| Material provided |
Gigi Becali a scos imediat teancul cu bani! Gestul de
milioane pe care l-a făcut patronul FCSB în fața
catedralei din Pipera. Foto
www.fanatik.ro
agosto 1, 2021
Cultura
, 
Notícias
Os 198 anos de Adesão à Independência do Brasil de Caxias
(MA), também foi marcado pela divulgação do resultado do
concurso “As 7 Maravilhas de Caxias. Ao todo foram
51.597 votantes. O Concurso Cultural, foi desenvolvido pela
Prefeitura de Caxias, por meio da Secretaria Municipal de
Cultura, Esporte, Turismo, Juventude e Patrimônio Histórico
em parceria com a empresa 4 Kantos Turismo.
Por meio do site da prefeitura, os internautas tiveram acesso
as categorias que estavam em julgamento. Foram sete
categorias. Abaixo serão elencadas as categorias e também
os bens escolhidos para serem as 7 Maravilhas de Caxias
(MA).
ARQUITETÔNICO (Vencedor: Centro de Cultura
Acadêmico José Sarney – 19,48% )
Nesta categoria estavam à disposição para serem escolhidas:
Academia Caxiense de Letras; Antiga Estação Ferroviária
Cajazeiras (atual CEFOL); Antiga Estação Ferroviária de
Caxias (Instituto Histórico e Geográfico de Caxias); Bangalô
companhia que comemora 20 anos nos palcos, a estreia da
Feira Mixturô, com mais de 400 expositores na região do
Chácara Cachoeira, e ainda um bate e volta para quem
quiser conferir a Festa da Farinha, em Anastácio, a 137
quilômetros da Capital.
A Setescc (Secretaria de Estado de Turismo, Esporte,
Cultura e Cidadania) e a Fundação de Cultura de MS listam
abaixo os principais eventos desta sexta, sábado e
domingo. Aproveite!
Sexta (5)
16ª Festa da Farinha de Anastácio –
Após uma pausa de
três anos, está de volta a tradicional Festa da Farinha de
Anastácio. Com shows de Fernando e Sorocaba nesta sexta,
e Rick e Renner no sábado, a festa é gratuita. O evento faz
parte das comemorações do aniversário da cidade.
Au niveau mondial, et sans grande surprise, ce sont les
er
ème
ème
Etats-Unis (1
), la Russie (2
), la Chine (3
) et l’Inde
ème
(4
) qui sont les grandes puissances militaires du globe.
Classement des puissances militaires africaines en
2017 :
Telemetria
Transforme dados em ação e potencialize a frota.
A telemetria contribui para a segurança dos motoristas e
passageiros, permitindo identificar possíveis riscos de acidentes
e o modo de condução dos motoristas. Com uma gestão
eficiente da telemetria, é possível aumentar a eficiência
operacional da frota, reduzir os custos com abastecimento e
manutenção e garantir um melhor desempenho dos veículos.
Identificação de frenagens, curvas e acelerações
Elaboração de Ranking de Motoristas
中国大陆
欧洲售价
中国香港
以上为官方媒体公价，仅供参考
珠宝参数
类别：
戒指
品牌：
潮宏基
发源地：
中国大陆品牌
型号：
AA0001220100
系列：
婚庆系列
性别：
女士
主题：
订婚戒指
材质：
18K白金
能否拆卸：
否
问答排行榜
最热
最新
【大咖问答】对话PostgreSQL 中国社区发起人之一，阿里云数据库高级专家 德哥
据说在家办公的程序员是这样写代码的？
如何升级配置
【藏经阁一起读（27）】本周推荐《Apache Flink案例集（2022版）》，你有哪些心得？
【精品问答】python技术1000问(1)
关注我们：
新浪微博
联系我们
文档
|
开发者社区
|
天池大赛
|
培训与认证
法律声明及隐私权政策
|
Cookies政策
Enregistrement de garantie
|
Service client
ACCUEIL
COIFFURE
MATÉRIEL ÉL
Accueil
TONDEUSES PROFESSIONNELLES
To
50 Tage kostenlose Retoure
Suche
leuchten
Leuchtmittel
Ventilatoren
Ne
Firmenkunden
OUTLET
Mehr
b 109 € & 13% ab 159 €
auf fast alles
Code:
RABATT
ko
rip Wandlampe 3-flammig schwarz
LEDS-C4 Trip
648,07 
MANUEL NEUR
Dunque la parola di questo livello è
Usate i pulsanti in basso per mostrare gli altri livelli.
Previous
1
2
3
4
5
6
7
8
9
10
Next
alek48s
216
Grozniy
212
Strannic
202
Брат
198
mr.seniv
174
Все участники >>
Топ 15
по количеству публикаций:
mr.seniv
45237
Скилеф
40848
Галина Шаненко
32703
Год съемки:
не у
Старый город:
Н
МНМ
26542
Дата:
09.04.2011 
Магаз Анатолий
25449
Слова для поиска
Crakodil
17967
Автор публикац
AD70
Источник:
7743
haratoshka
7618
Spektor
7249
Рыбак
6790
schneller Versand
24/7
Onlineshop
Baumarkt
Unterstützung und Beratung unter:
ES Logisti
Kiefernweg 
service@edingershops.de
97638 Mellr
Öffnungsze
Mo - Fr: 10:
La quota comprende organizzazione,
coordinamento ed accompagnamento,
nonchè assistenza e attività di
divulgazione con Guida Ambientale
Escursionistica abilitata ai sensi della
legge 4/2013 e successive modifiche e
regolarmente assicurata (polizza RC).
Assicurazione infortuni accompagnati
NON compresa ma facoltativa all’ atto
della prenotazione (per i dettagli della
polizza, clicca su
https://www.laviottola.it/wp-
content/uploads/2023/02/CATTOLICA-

| Try it |
Would you copy every line of the entries in which "Caxias" appears?

| Response box |
Os 198 anos de Adesão à Independência do Brasil de Caxias
concurso “As 7 Maravilhas de Caxias. Ao todo foram
Prefeitura de Caxias, por meio da Secretaria Municipal de
os bens escolhidos para serem as 7 Maravilhas de Caxias
Caxias (Instituto Histórico e Geográfico de Caxias); Bangalô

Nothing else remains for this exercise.